To obtain force from momentum we use the formula change in momentum/time. The time in the equation refers to the amount of time the force is exerted on the gas molecules.

So when considering the kinetic theory of gases we are taught that F ∝ change in momentum/ time so F ∝ 2mv/(2d/v) and hence F ∝ mv2/d. The thing that I don't understand is why the time is 2d/v. 2d/v gives us the time taken for the molecule to travel from one wall to the other. But the "time" in the change in momentum/time equation shouldn't be the time taken for the molecule to travel from one wall to another and instead should be the time the molecule spends in collision with the wall instead.

So why is the 2d/v always used?

2. May 7, 2015

### Staff: Mentor

This is the average rate of change of momentum for a single molecule. The instantaneous rate of change of momentum is zero during the time the molecule is traveling between the walls, and is very large for the brief time in which the molecule is in contact with the wall. If you add up all the average rates of change of momentum for all the molecules, you get the force exerted on a wall.

Chet

3. May 7, 2015

### sgstudent

Hmm but why would taking the time for the molecule to move from one wall to another give is the average force exerted?
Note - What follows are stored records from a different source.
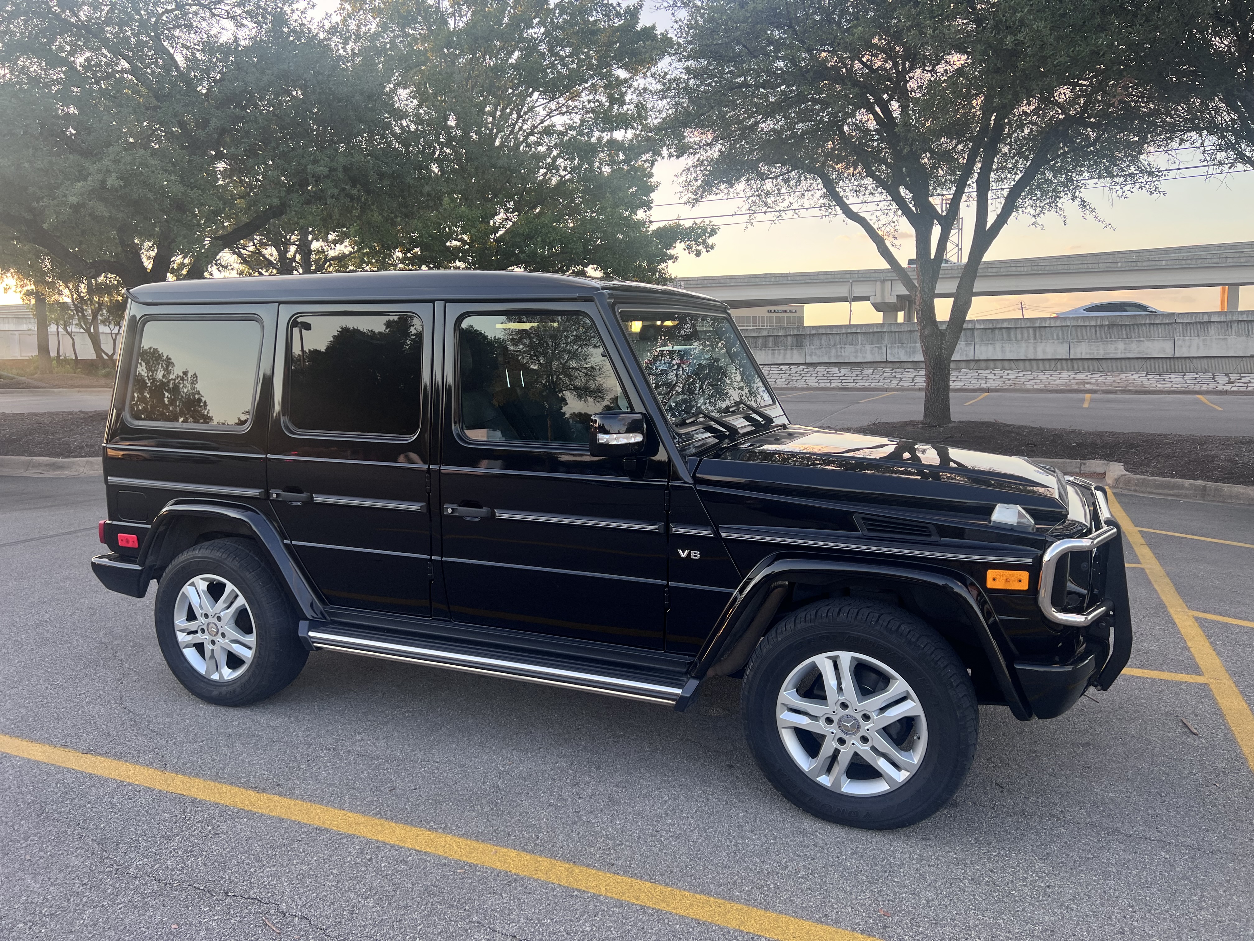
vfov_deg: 53.1
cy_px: 470
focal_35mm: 26
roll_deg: +0.9
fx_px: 942
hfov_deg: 67.3
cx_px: 627
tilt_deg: -6.8
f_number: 1.5
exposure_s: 1/165
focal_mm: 5.7
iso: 64
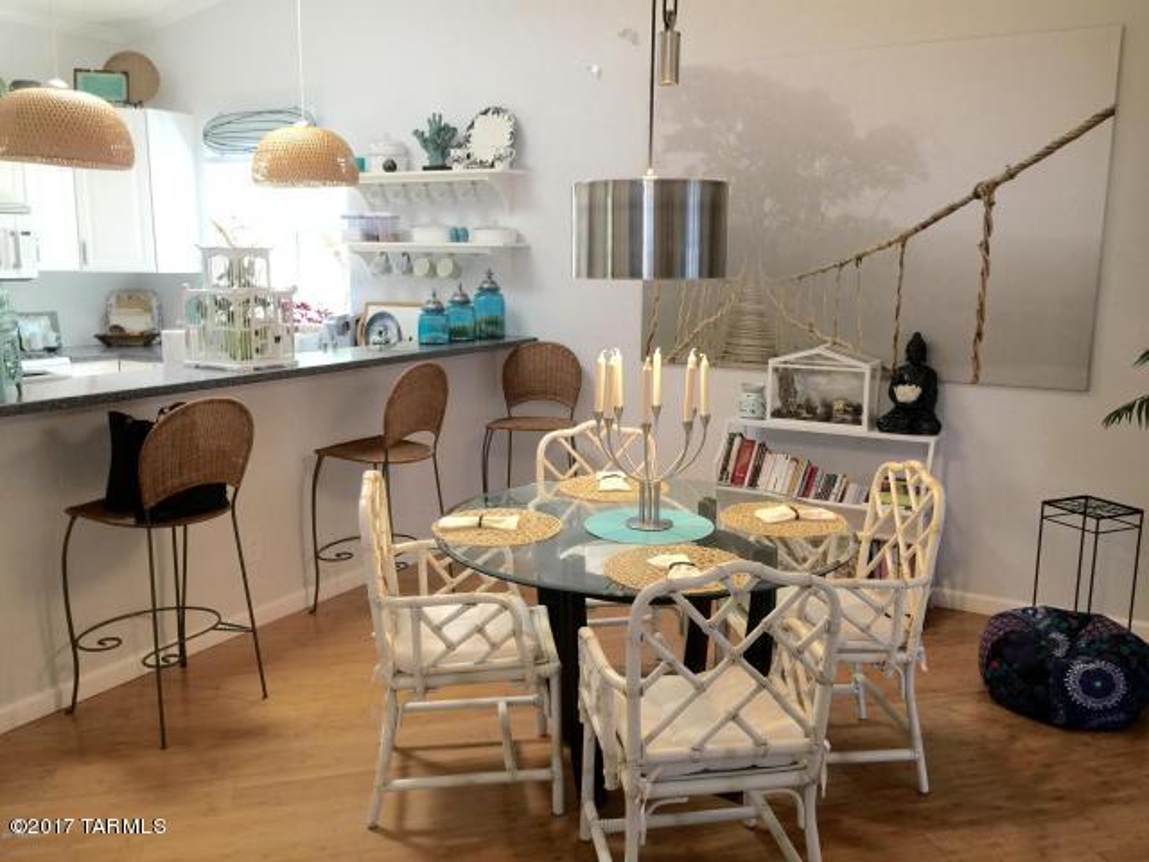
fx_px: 963
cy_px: 431
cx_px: 574
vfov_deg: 48.2
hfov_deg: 61.7
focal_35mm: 29
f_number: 2.2
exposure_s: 1/15
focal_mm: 4.15
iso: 40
Shouldn't we had that very large value instead? I don't see how using 2d/v gives us the average force exerted on the wall by a single molecule..

Thanks

4. May 8, 2015

### Staff: Mentor

We want to add up the forces that all the molecules are exerting on the wall to get the total force, but they are not all hitting the wall as the same time. So this is the first step in beginning to take that into account.

Suppose I have a mass m, and I exert a force of 5 N on the mass for 10 seconds, and then I exert a force of 1 N on the mass for the next 50 seconds. What is the average force that I exerted on the mass over the entire 60 seconds? And, if I had exerted that same average force on the mass over the entire 60 seconds, would its momentum be the same as in the case of the two separate intervals?
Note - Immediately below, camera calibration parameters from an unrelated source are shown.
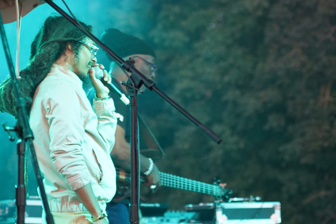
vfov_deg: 7.1
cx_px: 207
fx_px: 1801
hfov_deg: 10.7
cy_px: 41
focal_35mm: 193
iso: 4000
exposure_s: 1/160
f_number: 4
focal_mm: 105
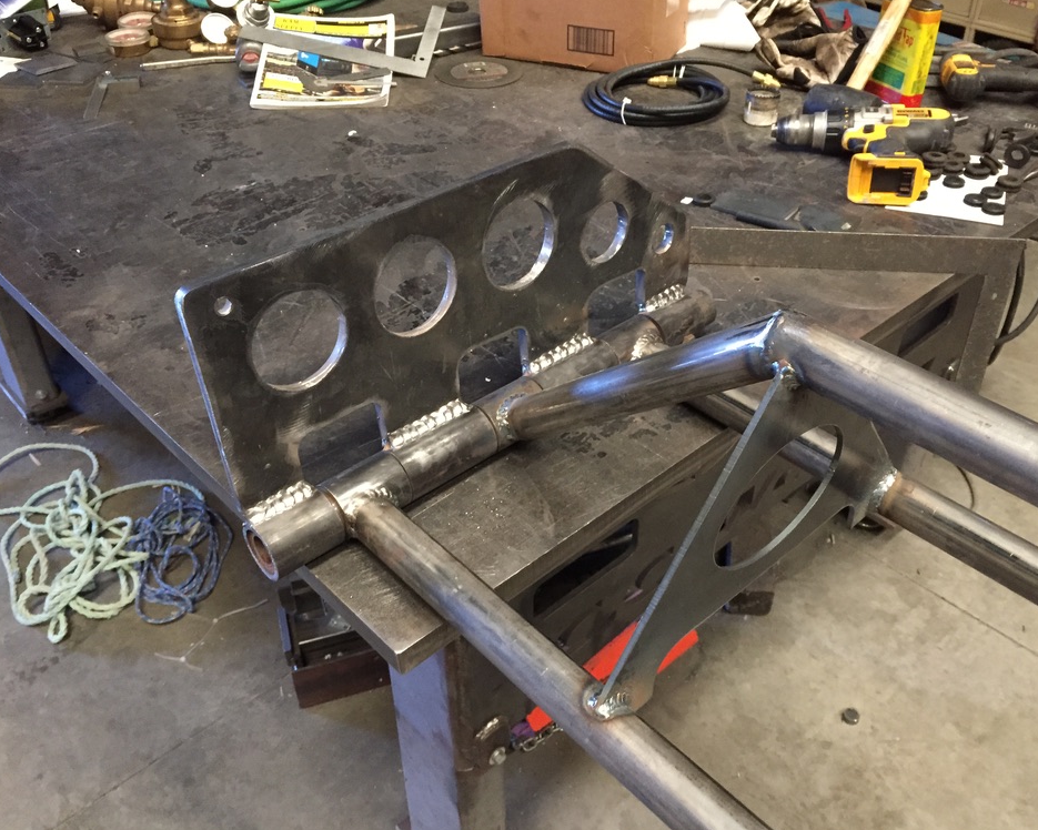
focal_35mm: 31
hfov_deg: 57.1
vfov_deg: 47.1
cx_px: 564
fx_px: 952
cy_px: 418
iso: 320
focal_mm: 4.15
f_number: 2.2
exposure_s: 1/30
Suppose I have a single molecule bouncing between two parallel walls, normal to the walls. The distance between the walls is d, and the velocity of the molecule when it hits each wall is v. So the molecule bounces of one of the walls every 2d/v seconds. Each time it bounces off the wall its velocity reverses, so that its change in momentum is 2mv. Assume that the time in contact with the wall is negligible compared to the transit time between successive strikes of each wall. So the time average of the force that each wall exerts on the molecule is mv2/d. This is also equal to the time average of the force that each molecule exerts on the wall. Now suppose you have N molecules bouncing back and forth, and they are all hitting the wall at different times. There are so many of them that, even though the contact time with the wall is very short, many of them are in contact with the wall at the same time (at different points during the contact interval). This has the effect of smoothing out the force at any one time for those in contact with the wall. To get the overall force acting on the wall at any one time, you just get Nnv2/d.

Chet